# [REQUIRED ACTION]
What lines of the data below hold "requestAuditLogExport"? Show them.
── INPUT
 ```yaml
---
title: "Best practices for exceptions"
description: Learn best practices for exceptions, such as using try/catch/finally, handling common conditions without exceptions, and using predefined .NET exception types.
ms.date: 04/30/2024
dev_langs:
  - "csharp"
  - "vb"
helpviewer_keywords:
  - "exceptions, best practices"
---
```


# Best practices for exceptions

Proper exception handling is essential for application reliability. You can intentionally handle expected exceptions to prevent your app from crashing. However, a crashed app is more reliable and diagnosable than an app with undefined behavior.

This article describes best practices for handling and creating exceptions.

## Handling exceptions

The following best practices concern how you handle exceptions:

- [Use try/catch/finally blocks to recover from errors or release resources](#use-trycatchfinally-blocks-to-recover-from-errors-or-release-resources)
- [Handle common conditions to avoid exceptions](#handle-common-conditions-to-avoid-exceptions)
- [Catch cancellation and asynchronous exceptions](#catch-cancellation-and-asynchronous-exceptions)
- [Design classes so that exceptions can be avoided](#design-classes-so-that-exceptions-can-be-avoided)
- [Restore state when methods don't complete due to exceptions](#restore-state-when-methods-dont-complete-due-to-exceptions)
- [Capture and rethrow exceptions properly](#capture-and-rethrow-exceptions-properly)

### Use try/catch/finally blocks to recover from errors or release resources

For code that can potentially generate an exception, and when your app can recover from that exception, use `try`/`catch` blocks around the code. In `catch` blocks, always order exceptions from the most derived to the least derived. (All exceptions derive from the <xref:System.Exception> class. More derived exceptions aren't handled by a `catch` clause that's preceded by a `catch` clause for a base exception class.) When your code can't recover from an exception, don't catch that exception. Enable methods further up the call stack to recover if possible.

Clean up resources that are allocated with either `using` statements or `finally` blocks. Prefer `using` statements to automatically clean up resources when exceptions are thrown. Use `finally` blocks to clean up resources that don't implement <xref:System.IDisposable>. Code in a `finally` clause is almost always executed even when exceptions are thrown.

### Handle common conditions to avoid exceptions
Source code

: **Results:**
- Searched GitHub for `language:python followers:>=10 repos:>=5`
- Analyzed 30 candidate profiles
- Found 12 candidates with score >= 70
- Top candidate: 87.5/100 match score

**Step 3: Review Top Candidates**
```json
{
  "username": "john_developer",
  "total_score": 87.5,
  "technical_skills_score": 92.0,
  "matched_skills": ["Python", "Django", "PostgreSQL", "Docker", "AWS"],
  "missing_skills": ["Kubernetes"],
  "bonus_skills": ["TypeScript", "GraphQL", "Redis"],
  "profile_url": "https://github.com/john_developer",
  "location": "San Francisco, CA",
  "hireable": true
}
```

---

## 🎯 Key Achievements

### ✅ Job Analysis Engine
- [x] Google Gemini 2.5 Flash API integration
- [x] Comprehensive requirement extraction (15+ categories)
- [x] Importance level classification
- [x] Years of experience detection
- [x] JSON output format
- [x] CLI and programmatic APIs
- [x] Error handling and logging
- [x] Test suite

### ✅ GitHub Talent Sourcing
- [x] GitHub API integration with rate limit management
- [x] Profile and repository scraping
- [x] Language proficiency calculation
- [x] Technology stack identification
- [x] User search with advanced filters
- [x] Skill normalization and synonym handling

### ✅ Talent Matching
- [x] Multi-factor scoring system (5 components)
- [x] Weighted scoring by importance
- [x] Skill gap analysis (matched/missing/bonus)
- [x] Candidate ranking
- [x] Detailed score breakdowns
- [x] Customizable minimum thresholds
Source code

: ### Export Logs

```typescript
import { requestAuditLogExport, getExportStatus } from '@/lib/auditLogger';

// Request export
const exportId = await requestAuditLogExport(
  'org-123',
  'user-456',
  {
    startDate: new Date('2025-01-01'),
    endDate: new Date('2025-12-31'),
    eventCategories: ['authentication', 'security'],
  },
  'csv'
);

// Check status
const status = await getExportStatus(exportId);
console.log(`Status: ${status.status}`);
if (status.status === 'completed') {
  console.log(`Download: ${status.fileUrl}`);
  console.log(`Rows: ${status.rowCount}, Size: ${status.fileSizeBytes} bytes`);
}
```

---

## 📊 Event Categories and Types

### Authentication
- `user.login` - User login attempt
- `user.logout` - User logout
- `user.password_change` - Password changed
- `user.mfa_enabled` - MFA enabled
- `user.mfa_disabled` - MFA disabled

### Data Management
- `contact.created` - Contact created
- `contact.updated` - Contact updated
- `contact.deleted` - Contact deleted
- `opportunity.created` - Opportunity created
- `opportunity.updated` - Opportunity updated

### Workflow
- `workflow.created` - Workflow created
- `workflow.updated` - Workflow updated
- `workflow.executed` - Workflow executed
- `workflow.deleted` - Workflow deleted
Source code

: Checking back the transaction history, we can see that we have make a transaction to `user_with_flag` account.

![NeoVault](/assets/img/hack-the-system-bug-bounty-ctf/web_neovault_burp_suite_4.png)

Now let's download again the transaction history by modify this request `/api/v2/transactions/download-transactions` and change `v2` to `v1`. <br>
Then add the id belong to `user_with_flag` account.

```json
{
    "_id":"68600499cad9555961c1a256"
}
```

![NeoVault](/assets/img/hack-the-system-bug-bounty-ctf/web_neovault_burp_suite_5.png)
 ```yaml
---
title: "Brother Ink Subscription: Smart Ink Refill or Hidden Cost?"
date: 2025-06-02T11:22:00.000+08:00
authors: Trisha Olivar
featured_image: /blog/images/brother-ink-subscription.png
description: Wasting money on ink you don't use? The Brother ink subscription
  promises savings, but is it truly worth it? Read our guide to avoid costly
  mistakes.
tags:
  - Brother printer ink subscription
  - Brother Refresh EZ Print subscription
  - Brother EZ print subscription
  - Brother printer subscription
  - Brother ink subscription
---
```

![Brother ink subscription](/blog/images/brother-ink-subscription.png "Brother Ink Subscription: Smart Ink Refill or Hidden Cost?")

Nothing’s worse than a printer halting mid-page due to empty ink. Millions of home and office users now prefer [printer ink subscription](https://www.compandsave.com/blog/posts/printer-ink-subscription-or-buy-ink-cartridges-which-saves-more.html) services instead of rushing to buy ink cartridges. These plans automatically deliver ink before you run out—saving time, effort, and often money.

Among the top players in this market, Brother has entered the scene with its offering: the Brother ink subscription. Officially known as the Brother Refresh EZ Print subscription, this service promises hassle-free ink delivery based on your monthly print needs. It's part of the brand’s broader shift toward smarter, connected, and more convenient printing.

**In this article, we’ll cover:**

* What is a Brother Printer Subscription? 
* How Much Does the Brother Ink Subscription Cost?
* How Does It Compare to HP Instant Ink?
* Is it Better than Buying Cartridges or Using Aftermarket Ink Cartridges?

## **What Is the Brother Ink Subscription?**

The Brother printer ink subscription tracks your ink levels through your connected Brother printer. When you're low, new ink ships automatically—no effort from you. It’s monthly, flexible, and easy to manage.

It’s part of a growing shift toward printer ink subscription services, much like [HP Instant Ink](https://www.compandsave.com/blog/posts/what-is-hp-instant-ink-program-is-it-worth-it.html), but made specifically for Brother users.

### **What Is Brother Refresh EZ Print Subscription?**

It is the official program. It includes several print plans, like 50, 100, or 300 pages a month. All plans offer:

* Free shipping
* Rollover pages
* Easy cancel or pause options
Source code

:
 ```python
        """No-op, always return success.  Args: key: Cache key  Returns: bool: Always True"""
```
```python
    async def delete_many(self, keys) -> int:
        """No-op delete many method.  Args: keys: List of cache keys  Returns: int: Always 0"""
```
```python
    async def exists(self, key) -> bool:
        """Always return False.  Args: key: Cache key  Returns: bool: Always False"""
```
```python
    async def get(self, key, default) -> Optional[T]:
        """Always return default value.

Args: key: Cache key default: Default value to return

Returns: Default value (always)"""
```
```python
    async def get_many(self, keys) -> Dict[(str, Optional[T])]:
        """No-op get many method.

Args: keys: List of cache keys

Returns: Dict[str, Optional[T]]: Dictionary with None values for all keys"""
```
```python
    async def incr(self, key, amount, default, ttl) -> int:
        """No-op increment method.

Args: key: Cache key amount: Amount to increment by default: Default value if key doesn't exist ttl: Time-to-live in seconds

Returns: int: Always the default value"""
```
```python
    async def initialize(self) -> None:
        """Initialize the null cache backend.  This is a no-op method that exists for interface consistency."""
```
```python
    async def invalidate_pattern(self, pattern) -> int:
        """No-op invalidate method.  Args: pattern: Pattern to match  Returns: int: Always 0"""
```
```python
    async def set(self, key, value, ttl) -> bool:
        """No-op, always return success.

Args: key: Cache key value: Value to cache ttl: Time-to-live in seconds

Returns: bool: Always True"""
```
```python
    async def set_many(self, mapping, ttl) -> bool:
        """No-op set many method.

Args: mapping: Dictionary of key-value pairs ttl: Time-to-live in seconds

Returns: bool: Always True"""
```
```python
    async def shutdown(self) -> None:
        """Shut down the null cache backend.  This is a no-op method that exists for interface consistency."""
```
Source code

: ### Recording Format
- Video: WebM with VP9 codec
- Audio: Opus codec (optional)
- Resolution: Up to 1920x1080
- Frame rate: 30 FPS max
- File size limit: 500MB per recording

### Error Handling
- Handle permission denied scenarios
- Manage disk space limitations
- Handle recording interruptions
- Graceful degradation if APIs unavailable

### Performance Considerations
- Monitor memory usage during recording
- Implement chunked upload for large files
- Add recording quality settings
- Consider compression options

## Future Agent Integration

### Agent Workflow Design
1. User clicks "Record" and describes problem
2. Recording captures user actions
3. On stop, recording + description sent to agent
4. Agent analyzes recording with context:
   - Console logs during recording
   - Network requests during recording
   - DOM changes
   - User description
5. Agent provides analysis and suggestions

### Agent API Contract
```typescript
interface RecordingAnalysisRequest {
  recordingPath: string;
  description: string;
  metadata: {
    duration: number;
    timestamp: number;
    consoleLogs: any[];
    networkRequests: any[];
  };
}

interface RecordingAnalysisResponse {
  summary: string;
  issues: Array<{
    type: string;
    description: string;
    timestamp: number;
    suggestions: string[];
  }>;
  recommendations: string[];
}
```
────
# [TASK OUTPUT]
import { requestAuditLogExport, getExportStatus } from '@/lib/auditLogger';
const exportId = await requestAuditLogExport(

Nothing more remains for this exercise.